Photography

Figure 1. Cover of the First Exhibition Catalogue. Public domain.

Peter H. Hoffenberg, “The Official Opening of ‘The Exhibition of the Photographic Pictures taken in The Crimea by Roger Fenton, Esq.'”

The first public exhibition of war photographs opened in London in late September 1855, during the costly and controversial Crimean War. The show introduced over 300 black and white images taken by well-known photographer Roger Fenton (1819-1869) and continued with various additions over the next several months in Britain. Later host cities included Manchester, Birmingham, and Belfast. Queen Victoria and Prince Albert were the leading sponsors of the shows. The first exhibition was well chronicled at the time, and this essay reviews some of those public contemporary responses, published primarily in major newspapers and periodicals, as well as in photographic society journals. Those responses are considered in light of the history of photography, mid-Victorian matters of art, science and war, and common conclusions at the time and that the show was primarily a work of propaganda to support the Crimean War and that Fenton’s images were not realistic.

Figure 4: Dandelion Seeds, 1858 or later.

Andrea K. Henderson, “William Henry Fox Talbot: The Photograph as Memorial for Romanticism”

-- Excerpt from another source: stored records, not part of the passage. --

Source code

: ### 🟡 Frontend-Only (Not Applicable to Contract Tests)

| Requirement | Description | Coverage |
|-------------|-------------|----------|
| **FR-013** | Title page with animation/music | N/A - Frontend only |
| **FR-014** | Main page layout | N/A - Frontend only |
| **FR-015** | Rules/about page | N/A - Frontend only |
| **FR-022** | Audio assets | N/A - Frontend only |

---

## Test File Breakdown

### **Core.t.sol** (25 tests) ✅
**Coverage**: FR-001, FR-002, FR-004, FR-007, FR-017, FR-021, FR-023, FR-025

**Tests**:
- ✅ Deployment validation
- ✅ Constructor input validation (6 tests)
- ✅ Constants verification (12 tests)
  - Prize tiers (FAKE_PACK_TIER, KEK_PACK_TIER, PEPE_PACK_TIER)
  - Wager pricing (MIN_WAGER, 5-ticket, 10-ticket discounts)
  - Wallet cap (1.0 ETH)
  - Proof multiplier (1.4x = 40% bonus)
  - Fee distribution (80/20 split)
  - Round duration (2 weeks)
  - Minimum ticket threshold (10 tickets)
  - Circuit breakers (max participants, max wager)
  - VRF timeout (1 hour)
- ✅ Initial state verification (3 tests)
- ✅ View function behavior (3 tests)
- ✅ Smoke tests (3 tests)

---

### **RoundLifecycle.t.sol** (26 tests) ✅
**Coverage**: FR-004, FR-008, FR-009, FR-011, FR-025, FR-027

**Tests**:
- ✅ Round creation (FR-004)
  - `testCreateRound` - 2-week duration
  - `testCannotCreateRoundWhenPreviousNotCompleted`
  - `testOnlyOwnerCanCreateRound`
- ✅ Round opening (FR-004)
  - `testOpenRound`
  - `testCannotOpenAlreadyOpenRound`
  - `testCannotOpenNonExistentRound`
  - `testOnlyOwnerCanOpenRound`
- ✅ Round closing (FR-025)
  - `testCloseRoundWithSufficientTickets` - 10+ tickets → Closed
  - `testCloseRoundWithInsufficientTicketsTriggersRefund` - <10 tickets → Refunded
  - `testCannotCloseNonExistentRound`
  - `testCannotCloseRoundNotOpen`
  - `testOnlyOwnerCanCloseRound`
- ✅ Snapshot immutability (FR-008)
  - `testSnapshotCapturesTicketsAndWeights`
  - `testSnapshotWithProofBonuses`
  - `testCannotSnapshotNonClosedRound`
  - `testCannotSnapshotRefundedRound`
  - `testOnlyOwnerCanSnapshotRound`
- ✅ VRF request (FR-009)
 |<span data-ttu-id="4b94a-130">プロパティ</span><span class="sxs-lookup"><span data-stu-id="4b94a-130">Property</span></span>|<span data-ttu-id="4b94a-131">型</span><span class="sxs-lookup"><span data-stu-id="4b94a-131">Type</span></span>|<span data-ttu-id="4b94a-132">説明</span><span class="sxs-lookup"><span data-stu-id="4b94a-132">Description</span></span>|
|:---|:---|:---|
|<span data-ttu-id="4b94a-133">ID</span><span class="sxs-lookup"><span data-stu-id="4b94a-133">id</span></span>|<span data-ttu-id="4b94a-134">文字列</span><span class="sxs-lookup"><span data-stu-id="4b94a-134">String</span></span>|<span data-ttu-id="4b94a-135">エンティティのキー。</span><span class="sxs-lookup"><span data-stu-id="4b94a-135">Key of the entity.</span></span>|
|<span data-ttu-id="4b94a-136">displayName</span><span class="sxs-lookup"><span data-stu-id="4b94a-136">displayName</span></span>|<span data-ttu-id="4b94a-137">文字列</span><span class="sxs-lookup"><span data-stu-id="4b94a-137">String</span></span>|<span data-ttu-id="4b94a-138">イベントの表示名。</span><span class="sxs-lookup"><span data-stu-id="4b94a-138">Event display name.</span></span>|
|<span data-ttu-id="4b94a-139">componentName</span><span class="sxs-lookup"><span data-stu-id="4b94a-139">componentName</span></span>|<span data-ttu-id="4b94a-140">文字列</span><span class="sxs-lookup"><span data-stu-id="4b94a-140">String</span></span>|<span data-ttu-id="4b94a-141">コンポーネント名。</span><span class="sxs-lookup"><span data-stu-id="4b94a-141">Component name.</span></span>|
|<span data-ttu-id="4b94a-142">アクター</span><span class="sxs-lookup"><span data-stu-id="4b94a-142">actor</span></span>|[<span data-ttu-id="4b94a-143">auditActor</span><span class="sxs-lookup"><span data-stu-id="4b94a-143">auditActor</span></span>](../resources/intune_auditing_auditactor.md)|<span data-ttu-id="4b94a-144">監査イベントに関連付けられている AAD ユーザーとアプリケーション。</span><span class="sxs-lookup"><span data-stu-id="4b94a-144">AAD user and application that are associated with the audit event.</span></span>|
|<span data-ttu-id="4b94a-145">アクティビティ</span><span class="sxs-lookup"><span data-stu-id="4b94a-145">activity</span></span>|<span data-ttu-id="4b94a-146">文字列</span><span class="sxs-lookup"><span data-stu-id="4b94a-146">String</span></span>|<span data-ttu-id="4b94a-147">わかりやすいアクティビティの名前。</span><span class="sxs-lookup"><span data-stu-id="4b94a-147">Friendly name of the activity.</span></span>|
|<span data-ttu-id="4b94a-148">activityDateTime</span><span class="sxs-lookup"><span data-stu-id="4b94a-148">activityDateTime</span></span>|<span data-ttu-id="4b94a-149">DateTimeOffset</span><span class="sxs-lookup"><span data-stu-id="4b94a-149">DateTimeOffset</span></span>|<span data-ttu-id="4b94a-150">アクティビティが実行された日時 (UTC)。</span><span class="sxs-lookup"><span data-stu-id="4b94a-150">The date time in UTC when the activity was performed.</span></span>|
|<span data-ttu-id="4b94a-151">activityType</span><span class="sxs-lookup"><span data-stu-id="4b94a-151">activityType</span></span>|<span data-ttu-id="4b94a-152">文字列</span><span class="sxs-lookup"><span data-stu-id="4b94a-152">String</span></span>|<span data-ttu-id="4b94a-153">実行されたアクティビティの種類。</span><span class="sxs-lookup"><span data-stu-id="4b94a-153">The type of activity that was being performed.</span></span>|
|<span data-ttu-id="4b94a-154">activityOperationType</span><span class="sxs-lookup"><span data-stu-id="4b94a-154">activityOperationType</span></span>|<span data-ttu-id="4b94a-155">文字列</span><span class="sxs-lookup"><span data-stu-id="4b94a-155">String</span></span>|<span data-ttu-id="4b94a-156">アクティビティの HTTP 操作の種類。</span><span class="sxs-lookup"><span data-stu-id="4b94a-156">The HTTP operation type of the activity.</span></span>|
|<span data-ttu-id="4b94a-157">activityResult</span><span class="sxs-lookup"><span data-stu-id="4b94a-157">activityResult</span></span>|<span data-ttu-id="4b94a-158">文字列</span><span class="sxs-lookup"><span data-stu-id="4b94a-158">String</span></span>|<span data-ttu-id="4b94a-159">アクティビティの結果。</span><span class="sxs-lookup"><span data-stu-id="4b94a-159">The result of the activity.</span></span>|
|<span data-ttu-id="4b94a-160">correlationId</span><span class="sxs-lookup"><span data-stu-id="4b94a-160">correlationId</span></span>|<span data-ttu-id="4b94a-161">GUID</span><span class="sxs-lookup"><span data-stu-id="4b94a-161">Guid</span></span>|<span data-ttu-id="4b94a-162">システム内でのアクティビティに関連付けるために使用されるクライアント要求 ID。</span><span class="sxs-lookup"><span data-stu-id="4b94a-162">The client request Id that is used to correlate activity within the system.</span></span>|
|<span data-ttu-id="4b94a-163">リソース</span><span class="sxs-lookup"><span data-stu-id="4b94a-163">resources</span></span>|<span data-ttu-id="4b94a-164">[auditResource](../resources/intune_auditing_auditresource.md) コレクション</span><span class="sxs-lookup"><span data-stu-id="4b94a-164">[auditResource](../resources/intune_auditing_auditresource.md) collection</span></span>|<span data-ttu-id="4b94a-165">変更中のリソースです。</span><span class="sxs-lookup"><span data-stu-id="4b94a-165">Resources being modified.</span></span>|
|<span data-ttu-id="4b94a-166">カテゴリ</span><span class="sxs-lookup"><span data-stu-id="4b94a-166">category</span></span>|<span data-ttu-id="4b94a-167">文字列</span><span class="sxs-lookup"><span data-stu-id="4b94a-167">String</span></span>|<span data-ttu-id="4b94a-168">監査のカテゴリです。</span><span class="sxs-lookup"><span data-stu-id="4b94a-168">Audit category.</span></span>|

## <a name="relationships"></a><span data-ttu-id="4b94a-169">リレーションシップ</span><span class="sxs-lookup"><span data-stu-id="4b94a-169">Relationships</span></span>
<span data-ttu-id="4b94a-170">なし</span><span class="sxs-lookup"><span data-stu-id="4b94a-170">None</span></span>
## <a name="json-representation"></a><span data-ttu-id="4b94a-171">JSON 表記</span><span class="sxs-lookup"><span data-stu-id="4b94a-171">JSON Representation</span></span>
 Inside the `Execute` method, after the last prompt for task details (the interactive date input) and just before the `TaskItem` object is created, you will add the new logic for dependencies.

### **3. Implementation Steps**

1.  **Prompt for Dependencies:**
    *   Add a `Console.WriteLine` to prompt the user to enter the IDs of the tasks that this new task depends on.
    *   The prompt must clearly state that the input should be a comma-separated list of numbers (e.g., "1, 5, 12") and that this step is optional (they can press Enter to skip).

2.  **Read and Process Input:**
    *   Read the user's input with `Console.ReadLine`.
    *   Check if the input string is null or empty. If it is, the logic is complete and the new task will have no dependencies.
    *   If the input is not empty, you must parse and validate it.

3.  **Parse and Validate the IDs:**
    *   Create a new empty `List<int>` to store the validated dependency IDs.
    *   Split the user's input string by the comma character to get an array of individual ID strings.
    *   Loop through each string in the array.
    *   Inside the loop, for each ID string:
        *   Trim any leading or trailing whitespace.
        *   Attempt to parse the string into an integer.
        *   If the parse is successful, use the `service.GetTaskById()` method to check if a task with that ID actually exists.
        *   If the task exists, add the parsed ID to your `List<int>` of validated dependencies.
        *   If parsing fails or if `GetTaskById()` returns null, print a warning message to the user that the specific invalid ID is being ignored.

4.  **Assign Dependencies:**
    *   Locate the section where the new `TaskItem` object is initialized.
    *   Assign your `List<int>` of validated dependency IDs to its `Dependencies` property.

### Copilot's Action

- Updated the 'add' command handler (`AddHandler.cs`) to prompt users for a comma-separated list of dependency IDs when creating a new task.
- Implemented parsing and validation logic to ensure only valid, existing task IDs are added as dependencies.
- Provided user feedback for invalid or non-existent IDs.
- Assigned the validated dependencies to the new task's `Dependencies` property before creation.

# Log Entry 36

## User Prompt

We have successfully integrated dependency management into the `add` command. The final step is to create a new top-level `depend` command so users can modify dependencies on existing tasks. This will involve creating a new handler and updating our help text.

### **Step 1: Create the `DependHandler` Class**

This essay argues that William Henry Fox Talbot’s invention of the negative-positive photographic process was facilitated by the fact that he conceived of his historical moment as one in which the ideals of Romanticism, while still attractive, were becoming increasingly untenable. Talbot found the Romantic conception of the poet as the archetypal artist deeply compelling, but he feared that he and other men of his generation might be unequal to the task of artistic creation as it was theorized and practiced by late-Romantic poets like Shelley and Byron. Talbot addresses this anxiety in a poem of his own, “The Magic Mirror,” in which he explores the possibility that a special device might preserve a poetic account of nature in the form of a visual image. For Talbot, such a technology would of necessity fall short of Romantic ideals, being an externalized manifestation of poetic power—a tool to hand rather than an inspired voice within. At the same time, he understood that it would be possessed of a magic of its own in its capacity to revive a Romantic vision of nature. This conception of the visual image as (inadequate) memorial to a poetic ideal actually empowered Talbot by enabling him to tolerate the tendency of his early experimental photographs to darken or fade, and it prompted him ultimately to produce photographs whose melancholy character constitutes an important part of their extraordinary beauty.